The AfCFTA objective is to increase intra-African trade by 60% by 2034 by abolishing practically all barriers, resulting in a 1.3 billion-person economic union with a combined GDP of $3.4 trillion.
Nowadays, African countries trade just approximately 15% of their commodities and services with one another, compared to more than 65% with European countries.

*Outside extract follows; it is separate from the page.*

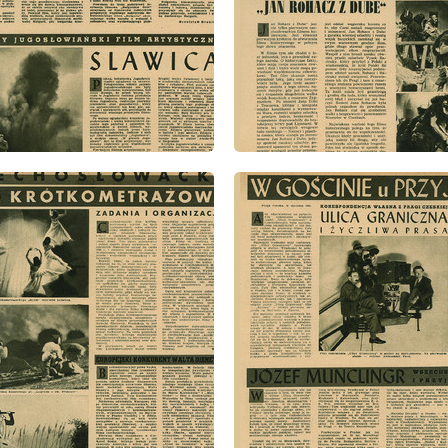
: 2/1948
wydanie: 2/1948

According to the World Bank, if completely implemented, AfCFTA will lift 50 million Africans out of extreme poverty and increase incomes by 9% by 2035. However, execution has fallen well short of that aim, encountering roadblocks such as arguments over tariff reductions and border restrictions prompted by the Covid epidemic.
According to the International Crisis Group (ICG), this year’s summit comes at a “critical juncture” for Africa, noting Ethiopia’s embryonic peace process, wars in the Democratic Republic of the Congo, the Sahel region, South Sudan, and jihadist insurgencies in Somalia and Mozambique.
Russia’s invasion of Ukraine and the subsequent Western sanctions “have shaken African economies and left many in profound misery,” according to ICG, with food prices skyrocketing.
While Europe’s internal market is linked by energy pipelines, highways, railways, and flight routes, Africa is lagging behind, hampered by aging infrastructure and corruption.